Campaigners slam 3.6% hike in Southeastern rail fares

PUBLISHED: 10:53 15 August 2017 | UPDATED: 13:29 15 August 2017

Southeastern train

Southeastern train


The increase is based on a measure of inflation known as the Retail Price Index

Rail passengers in Kent, Bromley and Bexley will see fares rise by 3.6 per cent when price changes come into force in the new year.

The hike for regulated fares is based on a measure of inflation known as the Retail Price Index (RPI), published monthly by the Office for National Statistics.

The increase has been met with anger by campaigners, concerned that commuters in the region - particularly those using Southeastern’s high speed service - are already paying some of the highest season ticket prices in the country.

David Sidebottom, director of Transport Focus, the independent transport user watchdog, said: “Yet again, passengers, now majority funders of the railway, face fare rises next January.

“Commuters do not give value for money on their railways a high satisfaction score - just one third according to our latest survey.

“So while performance remains patchy and with pay and wages not keeping pace with inflation, they will feel rightly aggrieved if they are paying much higher rises next January.

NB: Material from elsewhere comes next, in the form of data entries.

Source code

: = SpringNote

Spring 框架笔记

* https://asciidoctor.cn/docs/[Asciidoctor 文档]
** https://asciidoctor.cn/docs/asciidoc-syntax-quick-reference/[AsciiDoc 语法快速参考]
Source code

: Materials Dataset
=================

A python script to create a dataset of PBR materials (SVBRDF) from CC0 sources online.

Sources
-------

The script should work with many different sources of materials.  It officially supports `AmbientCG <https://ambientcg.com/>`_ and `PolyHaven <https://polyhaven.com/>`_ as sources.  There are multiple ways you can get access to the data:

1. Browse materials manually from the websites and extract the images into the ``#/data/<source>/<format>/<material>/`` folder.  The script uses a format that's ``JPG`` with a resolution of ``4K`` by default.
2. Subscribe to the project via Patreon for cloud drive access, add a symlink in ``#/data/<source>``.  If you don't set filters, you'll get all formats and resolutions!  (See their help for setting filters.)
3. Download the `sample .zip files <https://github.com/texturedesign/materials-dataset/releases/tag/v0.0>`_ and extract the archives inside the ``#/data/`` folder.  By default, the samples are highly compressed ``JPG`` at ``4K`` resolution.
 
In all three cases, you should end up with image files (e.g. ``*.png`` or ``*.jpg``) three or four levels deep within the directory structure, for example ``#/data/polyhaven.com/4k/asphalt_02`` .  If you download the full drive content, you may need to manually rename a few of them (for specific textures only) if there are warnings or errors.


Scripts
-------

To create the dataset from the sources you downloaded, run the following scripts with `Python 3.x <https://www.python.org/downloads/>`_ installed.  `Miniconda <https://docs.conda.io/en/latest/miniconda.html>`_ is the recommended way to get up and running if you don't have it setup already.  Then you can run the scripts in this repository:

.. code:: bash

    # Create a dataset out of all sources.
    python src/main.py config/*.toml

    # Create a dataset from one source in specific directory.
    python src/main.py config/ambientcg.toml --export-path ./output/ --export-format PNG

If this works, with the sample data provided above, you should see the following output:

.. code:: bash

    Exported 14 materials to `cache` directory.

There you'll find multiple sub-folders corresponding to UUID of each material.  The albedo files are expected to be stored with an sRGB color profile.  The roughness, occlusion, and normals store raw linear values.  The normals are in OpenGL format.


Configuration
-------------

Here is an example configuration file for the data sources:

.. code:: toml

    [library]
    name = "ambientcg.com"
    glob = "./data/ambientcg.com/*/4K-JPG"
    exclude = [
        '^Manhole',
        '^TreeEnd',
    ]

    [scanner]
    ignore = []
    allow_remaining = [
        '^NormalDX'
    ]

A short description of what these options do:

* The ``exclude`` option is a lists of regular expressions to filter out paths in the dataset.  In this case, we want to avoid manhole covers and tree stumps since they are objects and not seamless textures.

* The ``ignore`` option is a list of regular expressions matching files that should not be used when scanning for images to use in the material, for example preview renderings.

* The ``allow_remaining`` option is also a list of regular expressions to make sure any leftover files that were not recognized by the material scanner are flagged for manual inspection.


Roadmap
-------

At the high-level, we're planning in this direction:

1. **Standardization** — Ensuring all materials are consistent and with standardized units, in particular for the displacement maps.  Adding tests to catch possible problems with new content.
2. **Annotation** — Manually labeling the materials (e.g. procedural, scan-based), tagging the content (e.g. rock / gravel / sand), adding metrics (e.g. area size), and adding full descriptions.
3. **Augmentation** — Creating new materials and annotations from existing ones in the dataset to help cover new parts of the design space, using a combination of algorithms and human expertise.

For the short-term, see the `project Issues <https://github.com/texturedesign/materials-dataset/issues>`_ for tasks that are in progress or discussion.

“Why is the government not using its preferred measure of inflation: the one that is used to determine wages and pension increases, and one which is often lower than RPI? Why not use the Consumer Prices Index for rail fares too? Passengers deserve a fairer deal.”

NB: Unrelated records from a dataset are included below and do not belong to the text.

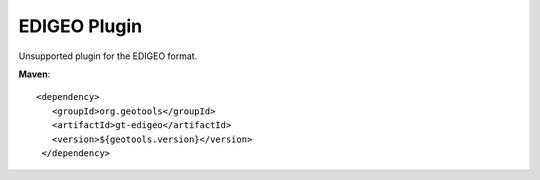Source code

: EDIGEO Plugin
-------------

Unsupported plugin for the EDIGEO format.

**Maven**::
   
   <dependency>
      <groupId>org.geotools</groupId>
      <artifactId>gt-edigeo</artifactId>
      <version>${geotools.version}</version>
    </dependency>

A spokesperson for Southeastern said: “We understand that no one likes to see prices go up, especially season ticket holders.

“However, the government regulates annual fare increases to meet the costs of running Britain’s railways.

“For unregulated fares – including off-peak travel – we offer discounted ticket prices, special offers and promotional fares.

“Nearly 97p of every pound from train fares goes back into the rail industry for running and improving the network.

“Southeastern remains committed to making journeys better for passengers and has invested over £70m to improve train services and station facilities.”

Paul Plummer, chief executive of the Rail Delivery Group, which brings together train companies and Network Rail, added: “Money from fares pays to run and improve the railway, making journeys better, boosting the economy, creating skilled jobs and supporting communities across Britain, and politicians set increases to season tickets.

“It’s also the case that many major rail industry costs rise directly in line with RPI.

“Rail companies are working together to improve performance now, adding thousands more seats over the next 18 months and, longer term, simplifying fares and ticket buying so that the country has the railway it needs to prosper.”

Erith and Thamesmead MP Teresa Pearce condemned the move, with the Labour MP saying, “These new rail fare rises are staggering with passengers continuously being asked to pay more and more while services continue to suffer with the same problems of overcrowding, delays and cancellations.

“Efficient and affordable public transport is key for our area to thrive yet we pay some of the highest fares in Europe. Since 2010 fares have increased twice as much as wages.

“I was proud to stand on a manifesto which committed a Labour government to bring the railways back into public ownership, freeze fares and introduce free Wi-Fi across the rail network. The current government need to get a grip on these rising fares and take urgent action to prioritise our public services over private profit.”

However, Tory MP for Dartford Gareth Johnson: said: “Nobody likes to pay more for their train ticket so it’s not surprising this inflationary rise has not been welcomed. Yet this rise is a far cry from the 11% increase we saw in the final year of the Labour government.”